Zing 论坛

正文

BRIAN-Sphere-LLM:可学习内部计算路径的潜在大语言模型路由框架

本文介绍BRIAN-Sphere-LLM项目,一个通过块级路由、块位置状态、终端输出动作和共享规范内存来学习组织内部计算路径的潜在大语言模型路由框架。

大语言模型Transformer动态路由自适应计算神经网络架构块路由BRIAN机器学习深度学习
发布时间 2026/06/11 15:14最近活动 2026/06/11 15:24预计阅读 7 分钟
BRIAN-Sphere-LLM:可学习内部计算路径的潜在大语言模型路由框架
1

章节 01

BRIAN-Sphere-LLM: A Latent LLM Routing Framework with Learnable Internal Computation Paths (Main Guide)

BRIAN-Sphere-LLM Overview

BRIAN-Sphere-LLM is a latent large language model routing framework designed to learn internal computation paths. Its core innovations include block-level routing, block position state, terminal output action, and shared canonical memory. The framework aims to replace the fixed middle-layer computation paths of traditional Transformers with a learnable latent routing graph, allowing dynamic adjustment of computation resources based on input complexity.

The project is maintained by Miocio-nora and hosted on GitHub (link: https://github.com/Miocio-nora/BRIAN), with ongoing development.

2

章节 02

Research Background: Limitations of Fixed Computation Paths in Transformers

Transformer's Fixed Path Dilemma

Since 2017, Transformers have been the standard for NLP, but their fixed layer sequence has limitations: simple and complex inputs both go through the same layers, leading to inefficient resource usage.

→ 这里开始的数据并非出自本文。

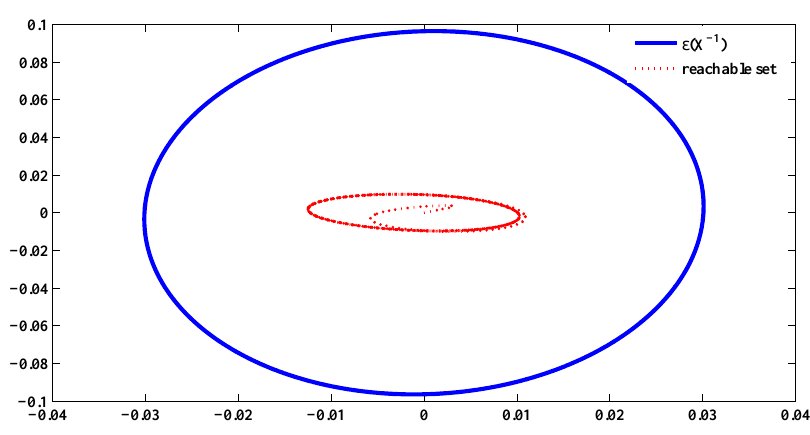
Figure 3. Bounding ellipsoid and reachable set of TS fuzzy system with actuator fault.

Early attempts to address this (e.g., Early Exit, Adaptive Depth Networks) are patches rather than fundamental redesigns of computation paths.

3

章节 03

Core Design & Architecture of BRIAN

Core Design & Architecture

Core Idea: Replace fixed middle layers with a routable block pool, enabling dynamic path selection (e.g., short paths for simple inputs, longer/cyclic paths for complex ones).

Dual State Routing:

  1. Content hidden state (H_r): Traditional Transformer semantic representation.
  2. Block position state (P_r): Records current position in the routing space, aiding path progress awareness.

Router actions: Choose internal blocks (B1-Bm) or OUT (exit to generate output).

BRIAN-R125 Configuration:

  • Total layers:12 (2 pre-blocks,8 route pool blocks,2 post-blocks).
  • Key parameters:768 hidden dim,12 attention heads,SwiGLU feedforward,RMSNorm,RoPE,32k vocab,2k initial context length.

Max routing steps:4-8; initial strategy:top-1 (later top-2 fusion).

4

章节 04

Phased Training Strategy for BRIAN

Phased Training Strategy

The project uses a 7-stage progressive training approach:

  1. Stage0: Train a standard fixed Transformer baseline.
  2. Stage1: Wrap middle layers into a route pool but force original path (verify no performance loss).
  3. Stage2: Train router to imitate predefined pseudo paths (learn navigation).
  4. Stage3: Gradually allow free routing (increase flexibility).
  5. Stage4: Enable OUT terminal action (model decides when to stop).
  6. Stage5: Add optional canonical global KV memory (long context support).
  7. Stage6: Experimental parallel latent transfer (beam search-style exploration).
5

章节 05

Evaluation Metrics & Current Implementation Status

Evaluation Metrics & Current Status

Key Metrics:

  • Basic: Validation loss, perplexity.
  • Routing-specific: Route entropy (decision uncertainty), block load entropy (load distribution), average steps (efficiency), difficulty-step correlation (critical: positive means more steps for harder inputs).

Current Implementation: v0.1 PyTorch scaffold includes:

  • Reproducible data packing, synthetic test data.
  • LLaMA-style decoder baseline, BRIAN routing core wrapper.
  • Implemented stages0-6 entry points, OUT action, global KV, parallel transfer.
  • Logging (JSONL), checkpoint management, route report generation.
  • B200-compatible conda environment.
6

章节 06

Practical Significance, Challenges & Future Outlook

Significance, Challenges & Outlook

Significance:

  • Efficiency: Adjust computation for input complexity.
  • Interpretability: Routing paths as "thinking process" evidence.
  • Adaptive reasoning: Real-time feedback adjustment.
  • New paradigm: Potential for next-gen adaptive neural architectures.

Challenges:

  • Training stability (discrete routing decisions).
  • Optimization complexity (joint routing and block parameter tuning).
  • Scalability (small to large model migration).
  • Evaluation complexity (new methods for routing quality).

Outlook: Early-stage project with bold design; worth continuous attention. Researchers can refer to the GitHub repo for technical docs and implementation guides.